■ Problem to solve
According to the passage on jaw bone loss and grafting, how much of the bone around a lost, un-replaced tooth is reabsorbed in the first year?
** Opening Reading passage block **
Bone loss in the jaws occurs when teeth or lost or extracted, or when a person suffers from severe gum disease. In the first year after a tooth is lost and left un-replaced, 25% of the bone surrounding the missing tooth is reabsorbed into the body. This bone loss continues and can be made worse by gum disease or wearing dentures.
Bone grafting and sinus lifts for dental implants
For certain procedures such as dental implants and dental implant bridges, it may be necessary to augment the jawbone through bone grafting or sinus lifts, a technique to add bone to an expanded sinus cavity. This technique prepares a site in the jaw for implants by ensuring there is sufficient bone volume, which permits the dental implants to become fully integrated into the jawbone.
A bone graft is bone tissue that is placed on a bone that needs augmentation (an increase in volume). The bone graft is added to the existing bone and it also stimulates the jawbone to grow more bone on its own.
An effective bone grafting technique is guided bone regeneration (GBR). This is the use of membranes to serve as barriers that allow new bone to be generated without interference from the cells of other tissues in the mouth. Titanium-reinforced membranes may be used to help hold the shape of the bone while the bone graft material and jawbone work to grow new bone.
A sinus lift is done when there isn’t enough bone volume in the upper jaw to accommodate and support a dental implant or when the sinus is too close to the jaw for implants to be placed.
A sinus lift is performed by gently lifting the membrane separating the sinus from the jaw. Bone graft material is then packed into the space left behind by the sinus. Usually several millimeters of bone is added. Once the new bone has fully integrated with your jawbone, the implant can be placed.
** Closing Reading passage block **
** Opening Data supplied block **
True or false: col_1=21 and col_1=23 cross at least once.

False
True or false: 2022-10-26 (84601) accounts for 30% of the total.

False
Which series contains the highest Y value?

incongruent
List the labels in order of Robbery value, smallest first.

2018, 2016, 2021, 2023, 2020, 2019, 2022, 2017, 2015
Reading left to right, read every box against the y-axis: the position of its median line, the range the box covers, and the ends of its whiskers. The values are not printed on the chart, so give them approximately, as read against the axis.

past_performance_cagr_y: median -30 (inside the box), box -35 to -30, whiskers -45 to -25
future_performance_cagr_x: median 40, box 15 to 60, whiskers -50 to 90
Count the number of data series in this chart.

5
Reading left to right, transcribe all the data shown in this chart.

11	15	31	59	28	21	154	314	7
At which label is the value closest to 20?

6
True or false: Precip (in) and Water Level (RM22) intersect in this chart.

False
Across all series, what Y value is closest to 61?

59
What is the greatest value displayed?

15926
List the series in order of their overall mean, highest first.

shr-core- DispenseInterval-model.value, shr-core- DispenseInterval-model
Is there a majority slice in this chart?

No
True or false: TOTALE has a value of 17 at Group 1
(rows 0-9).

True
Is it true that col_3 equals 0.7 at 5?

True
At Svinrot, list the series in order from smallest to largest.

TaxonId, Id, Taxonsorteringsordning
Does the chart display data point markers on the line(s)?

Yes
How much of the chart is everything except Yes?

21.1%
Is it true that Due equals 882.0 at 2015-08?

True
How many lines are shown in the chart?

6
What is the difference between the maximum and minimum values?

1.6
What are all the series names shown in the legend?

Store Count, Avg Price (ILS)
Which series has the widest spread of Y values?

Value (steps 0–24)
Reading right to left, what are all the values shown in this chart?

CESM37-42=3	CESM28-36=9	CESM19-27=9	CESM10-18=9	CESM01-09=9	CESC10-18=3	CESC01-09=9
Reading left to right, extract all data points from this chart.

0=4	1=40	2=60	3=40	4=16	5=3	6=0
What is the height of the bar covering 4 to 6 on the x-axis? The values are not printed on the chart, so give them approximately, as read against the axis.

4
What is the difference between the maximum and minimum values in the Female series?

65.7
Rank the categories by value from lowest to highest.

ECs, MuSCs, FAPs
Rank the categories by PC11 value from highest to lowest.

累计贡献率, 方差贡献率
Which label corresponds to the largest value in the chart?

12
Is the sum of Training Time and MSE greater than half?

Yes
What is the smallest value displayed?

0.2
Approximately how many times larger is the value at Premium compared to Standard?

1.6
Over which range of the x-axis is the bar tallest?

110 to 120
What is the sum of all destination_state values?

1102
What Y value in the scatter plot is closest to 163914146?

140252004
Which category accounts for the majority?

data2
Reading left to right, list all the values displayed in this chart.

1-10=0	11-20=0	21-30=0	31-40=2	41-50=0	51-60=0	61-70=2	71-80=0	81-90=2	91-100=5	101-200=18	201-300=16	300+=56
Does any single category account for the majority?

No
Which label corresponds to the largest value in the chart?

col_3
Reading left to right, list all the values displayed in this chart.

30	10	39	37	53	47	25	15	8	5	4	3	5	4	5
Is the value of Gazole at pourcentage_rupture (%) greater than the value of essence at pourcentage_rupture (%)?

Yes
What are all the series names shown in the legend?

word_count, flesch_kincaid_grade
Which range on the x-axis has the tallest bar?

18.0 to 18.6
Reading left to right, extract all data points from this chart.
** Closing Data supplied block **
■ Completed exercise
25% of the bone surrounding the missing tooth is reabsorbed.